Some of the answers depend on how you foresee the system being used. Without knowing more about your specific requirements, my answer is aimed at a generally flexible system that could work OK with a wide variety of use cases, and not assuming any “shortcuts” (like, absolute limit on number of folders etc). More specifically:
- Should I use model tree structures with Parent References or Child References?
If you use parent references, then no matter how many documents a folder might have, the size of the object representing that folder will stay constant. If you use child references, you’ll need to update the folder document object every time a file is created – this might introduce synchronization issues (2 files being added to the same folder at the same time), or document size issues (imagine a folder with a million files in it).
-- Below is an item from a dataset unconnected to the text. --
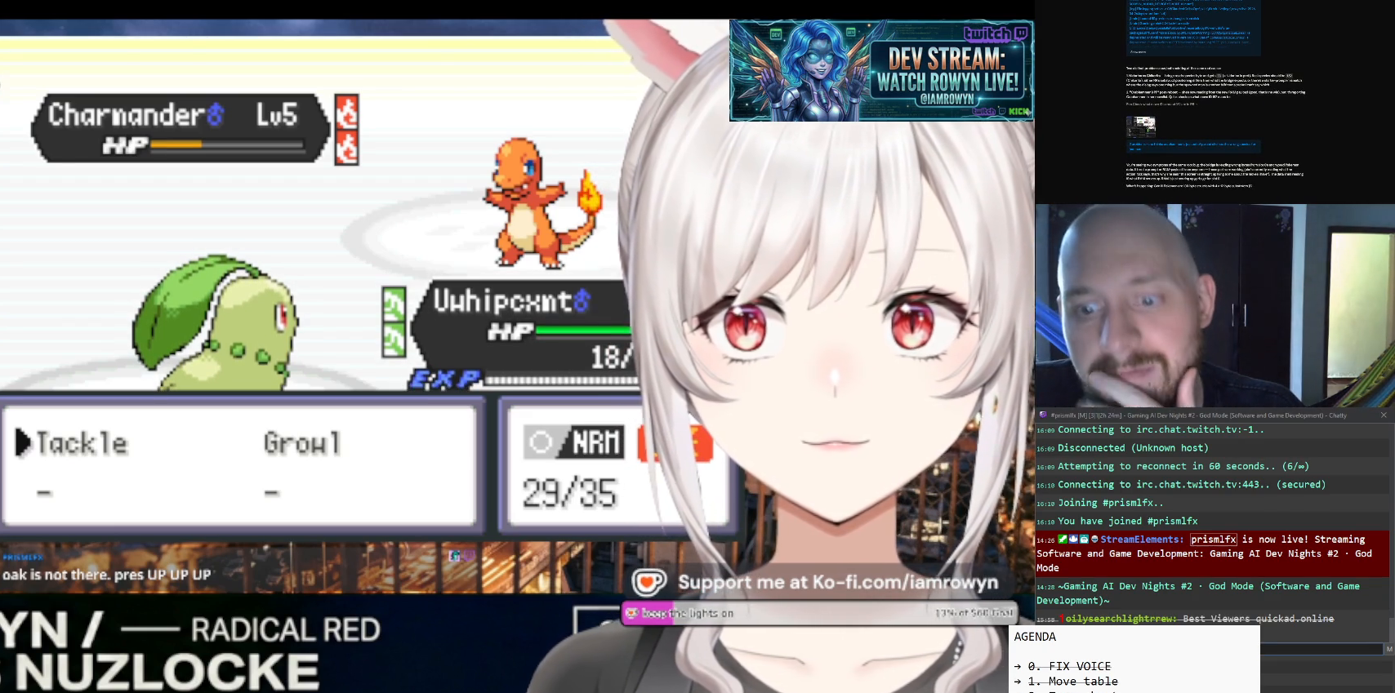
{"buttons": ["A"], "events": []}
However, having such a “normalized” structure will make it more expensive to do things like “find all folder/files nested under this root folder” without additional optimizations.
- Should I use 1 collection for both files and folders(with type field) or I should separate them.
File systems typically represent both files and folders as “nodes” that then carry additional data/type information. Splitting them into separate collections only makes sense if you have some very specialized operations that you need to run on those data sets (can’t think of anything off the top of my head), and having separate collections might help.
- Does it worth to have only folder collection and nest documents in it.
You will lose the ability to access individual files without loading everything else that’s in that folder. Plus, this will be problematic if the number of files per folder grows and your folder objects start getting very big. Separate documents that represent separate “nodes” of your file system is probably the way to go.
Tradeoff: if you know that you’ll have a rigid folder structure with a handful of folders and not too many documents, a nested structure could be convenient.
When answering questions like these, it’s very helpful to either know all of your requirements upfront, OR if the requirements are vague then develop a generally flexible system that’s easy(er) to change/maintain once requirements are understood better.
I generally find it useful to ask extreme questions, such as “what happens if I have a billion folders with billion files each?”, or “what if I have a structure that’s nested a billion folders deep?”. Questions like that tend to illuminate the problem in helpful ways.